Jonas Pierre

Free agent
- Position: Center

Personal information
- Born: May 30, 1980 (age 45)
- Nationality: American
- Listed height: 6 ft 11 in (2.11 m)
- Listed weight: 240 lb (109 kg)

Career information
- High school: Canarsie (Brooklyn, New York)
- College: Long Beach CC (2000–2001); Western Nebraska CC (2001–2002); Lincoln (MO) (2002–2004);
- NBA draft: 2004: undrafted
- Playing career: 2004–2014

Career history
- 2009: Quebec Kebs
- 2009: Venice Beach Warriors
- 2011: Terceira Basket
- 2012: Moncton Miracles
- 2013: Montreal Jazz
- 2014: Saint John Mill Rats

Career highlights
- NBL Canada blocks leader (2013); Second-team All-NBL Canada (2013); PBL co-Defensive Player of the Year (2009); PBL blocks leader (2009);

= Jonas Pierre =

American basketball player (born 1980)

Jonas Farley Pierre (born May 30, 1980) is an American professional basketball player. A center, he has played with three teams in the National Basketball League of Canada (NBL). Pierre last played with the Saint John Mill Rats in Canada.

== Collegiate career ==
Pierre started played college basketball with Long Beach City College in Long Beach, California and transferred to Western Nebraska Community College for his sophomore season. He then joined Lincoln University in Missouri for his third year. In the summer of 2003, he signed a letter of intent to play with Nicholls State in the NCAA Division I. However, he returned to Lincoln the following season.

== Professional career ==
Pierre joined the Quebec Kebs and played in the Premier Basketball League (PBL) for the 2008–2009 season. By the end of the season, he was averaging 8.6 rebounds and 3.0 blocks in 22.0 minutes per game. He recorded career-bests of 11 blocks on January 4 and 21 rebounds on January 25, both against the Manchester Millrats. Pierre led the PBL in blocks and ranked sixth in rebounds. He was named co-Defensive Player of the Year with Al Stewart of the Millrats.

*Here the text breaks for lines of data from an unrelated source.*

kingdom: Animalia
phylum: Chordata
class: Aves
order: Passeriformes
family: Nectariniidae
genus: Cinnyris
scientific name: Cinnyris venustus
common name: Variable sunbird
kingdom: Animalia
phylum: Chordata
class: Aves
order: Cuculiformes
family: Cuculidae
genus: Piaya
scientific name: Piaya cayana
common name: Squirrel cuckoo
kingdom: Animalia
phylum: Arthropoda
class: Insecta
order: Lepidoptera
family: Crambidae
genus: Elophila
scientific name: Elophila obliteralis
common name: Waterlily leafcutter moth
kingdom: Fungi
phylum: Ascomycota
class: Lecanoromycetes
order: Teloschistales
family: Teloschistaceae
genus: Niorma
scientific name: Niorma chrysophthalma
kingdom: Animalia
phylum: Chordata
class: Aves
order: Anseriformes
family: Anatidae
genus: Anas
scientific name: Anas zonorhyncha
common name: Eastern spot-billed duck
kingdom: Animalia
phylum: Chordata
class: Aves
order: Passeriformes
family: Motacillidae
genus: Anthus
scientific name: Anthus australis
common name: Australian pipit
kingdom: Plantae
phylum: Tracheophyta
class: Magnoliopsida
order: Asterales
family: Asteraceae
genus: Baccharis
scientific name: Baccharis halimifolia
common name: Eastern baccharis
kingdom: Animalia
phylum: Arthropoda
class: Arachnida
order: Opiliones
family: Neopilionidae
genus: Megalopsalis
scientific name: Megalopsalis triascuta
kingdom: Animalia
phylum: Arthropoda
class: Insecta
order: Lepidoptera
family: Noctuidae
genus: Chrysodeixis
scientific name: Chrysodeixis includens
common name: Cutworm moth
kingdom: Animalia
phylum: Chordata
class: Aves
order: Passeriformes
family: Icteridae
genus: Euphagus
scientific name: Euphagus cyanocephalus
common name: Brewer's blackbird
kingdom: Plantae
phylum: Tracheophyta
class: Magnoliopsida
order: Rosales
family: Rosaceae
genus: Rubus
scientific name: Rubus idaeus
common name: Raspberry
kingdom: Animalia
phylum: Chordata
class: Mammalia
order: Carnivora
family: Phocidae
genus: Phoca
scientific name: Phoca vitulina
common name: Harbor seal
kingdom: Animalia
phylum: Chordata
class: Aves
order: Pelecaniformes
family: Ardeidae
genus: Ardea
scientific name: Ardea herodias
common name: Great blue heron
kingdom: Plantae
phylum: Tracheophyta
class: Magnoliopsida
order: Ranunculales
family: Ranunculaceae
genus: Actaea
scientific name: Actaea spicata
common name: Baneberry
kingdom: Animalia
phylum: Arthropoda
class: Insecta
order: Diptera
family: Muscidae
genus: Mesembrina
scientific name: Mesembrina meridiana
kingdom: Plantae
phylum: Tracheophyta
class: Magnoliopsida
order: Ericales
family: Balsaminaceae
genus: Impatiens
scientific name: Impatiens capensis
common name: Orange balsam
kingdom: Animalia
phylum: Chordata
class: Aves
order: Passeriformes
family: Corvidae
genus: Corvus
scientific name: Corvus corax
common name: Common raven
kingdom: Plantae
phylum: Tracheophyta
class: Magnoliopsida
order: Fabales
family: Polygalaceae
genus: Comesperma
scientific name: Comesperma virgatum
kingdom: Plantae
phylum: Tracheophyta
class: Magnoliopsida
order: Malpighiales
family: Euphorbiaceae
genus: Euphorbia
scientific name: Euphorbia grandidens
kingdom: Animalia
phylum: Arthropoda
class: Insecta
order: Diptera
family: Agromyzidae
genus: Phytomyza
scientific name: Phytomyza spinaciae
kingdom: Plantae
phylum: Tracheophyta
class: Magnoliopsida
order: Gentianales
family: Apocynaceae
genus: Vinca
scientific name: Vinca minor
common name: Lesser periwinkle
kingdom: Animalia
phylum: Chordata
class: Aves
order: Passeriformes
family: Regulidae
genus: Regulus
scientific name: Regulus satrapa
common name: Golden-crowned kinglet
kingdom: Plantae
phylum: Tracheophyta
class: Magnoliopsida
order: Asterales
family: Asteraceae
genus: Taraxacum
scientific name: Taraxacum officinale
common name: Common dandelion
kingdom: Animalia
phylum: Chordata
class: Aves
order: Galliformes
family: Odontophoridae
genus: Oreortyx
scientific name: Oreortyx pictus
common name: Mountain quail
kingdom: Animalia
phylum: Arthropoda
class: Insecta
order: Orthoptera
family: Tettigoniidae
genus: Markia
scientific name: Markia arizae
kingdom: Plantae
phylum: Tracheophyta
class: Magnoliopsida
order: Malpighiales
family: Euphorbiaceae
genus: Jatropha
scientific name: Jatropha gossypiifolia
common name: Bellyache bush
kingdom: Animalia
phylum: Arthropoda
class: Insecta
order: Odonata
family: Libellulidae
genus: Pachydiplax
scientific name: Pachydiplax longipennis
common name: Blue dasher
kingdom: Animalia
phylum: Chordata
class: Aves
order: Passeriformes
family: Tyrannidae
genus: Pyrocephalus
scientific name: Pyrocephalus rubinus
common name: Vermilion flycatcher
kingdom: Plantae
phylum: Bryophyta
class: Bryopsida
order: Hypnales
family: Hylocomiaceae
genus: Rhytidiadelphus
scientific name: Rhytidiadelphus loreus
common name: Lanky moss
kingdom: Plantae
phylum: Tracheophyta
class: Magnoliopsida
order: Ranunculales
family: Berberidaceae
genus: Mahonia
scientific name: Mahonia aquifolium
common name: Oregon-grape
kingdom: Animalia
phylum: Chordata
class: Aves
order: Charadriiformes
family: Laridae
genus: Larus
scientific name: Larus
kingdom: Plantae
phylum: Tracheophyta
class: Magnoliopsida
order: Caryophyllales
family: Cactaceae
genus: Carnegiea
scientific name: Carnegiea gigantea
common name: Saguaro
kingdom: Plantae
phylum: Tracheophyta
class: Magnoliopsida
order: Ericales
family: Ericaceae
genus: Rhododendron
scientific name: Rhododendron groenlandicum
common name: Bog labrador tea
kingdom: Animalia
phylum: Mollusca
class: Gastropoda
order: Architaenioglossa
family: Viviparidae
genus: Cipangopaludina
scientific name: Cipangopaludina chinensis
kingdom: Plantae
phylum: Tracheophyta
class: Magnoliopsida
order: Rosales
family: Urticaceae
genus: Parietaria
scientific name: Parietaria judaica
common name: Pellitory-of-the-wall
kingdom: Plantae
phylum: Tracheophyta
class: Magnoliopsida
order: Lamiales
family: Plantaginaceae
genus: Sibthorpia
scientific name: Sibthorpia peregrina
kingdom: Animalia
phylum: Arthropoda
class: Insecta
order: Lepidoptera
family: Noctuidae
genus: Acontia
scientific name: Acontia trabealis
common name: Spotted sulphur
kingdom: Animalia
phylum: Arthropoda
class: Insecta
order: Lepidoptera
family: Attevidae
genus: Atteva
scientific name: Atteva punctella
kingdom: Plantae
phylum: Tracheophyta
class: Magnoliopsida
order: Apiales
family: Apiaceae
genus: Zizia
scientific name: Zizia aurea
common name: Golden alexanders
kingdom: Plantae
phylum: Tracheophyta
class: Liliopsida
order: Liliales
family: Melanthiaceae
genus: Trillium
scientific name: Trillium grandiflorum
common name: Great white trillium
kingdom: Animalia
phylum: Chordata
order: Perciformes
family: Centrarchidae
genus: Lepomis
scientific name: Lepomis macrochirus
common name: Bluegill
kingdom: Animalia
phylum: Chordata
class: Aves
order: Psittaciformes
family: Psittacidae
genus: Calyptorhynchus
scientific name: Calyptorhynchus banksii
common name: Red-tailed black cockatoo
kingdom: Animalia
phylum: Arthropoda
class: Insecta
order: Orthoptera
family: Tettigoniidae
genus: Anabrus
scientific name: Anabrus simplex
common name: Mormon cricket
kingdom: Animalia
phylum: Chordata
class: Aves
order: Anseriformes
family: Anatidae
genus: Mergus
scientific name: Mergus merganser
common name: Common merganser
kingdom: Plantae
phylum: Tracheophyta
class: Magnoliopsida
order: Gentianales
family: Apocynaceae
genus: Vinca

Pierre played with the Venice Beach Warriors of the International Basketball League (IBL) in 2009. On May 2, he recorded a season-high 12 rebounds in a win over the Bellingham Slam. He scored a career-best 22 points against Edmonton Energy in his season finale on May 9, 2009. Pierre finished the year averaging 6.3 points and 8.0 rebounds.

Pierre competed for Terceira Basket of the Portuguese League in nine games in 2011. He notched season-highs of 15 points and 15 rebounds against S.C. Lusitânia on November 12. This was one of five contests in which he recorded over 10 rebounds. Pierre also recorded 3 or more blocks on four occasions.

On January 23, 2012, Pierre debuted in the National Basketball League of Canada (NBL) for the Moncton Miracles. He grabbed one rebound and scored no points in four minutes. However, he recorded 6 points, 9 rebounds, and 1 block in the following contest.

Pierre returned to Canada on January 1, 2013, when he moved to the Montreal Jazz and contributed 6 points, 3 blocks, and 15 rebounds in a win over the Windsor Express. He had another 10-rebound game on January 18, against the Summerside Storm, when he finished with 13. On February 23, 2013, vs the Halifax Rainmen, Pierre recorded his first double-double of the season, as he notched 10 points and 17 rebounds. However, his team had a 2–18 record while he was on the court. Pierre finished the season on an All-NBL Canada Team and led the league in blocks, averaging 2.59 per game.

Pierre took part in his third NBL Canada season with the Saint John Mill Rats. He made his debut by posting 2 points against the Island Storm on January 16, 2014. On February 6, Pierre recorded a season-best 5 rebounds. However, he played for fewer than 20 minutes in all eight of his games.

After retirement, Pierre started coaching at St. Patrick's High School. After his first year, he led his team to a third-place finish!

In 2015, he joined the Cégep of Sainte-Foy women basketball team as an assistant coach. He won his first gold medal at the RSEQ provincial championship.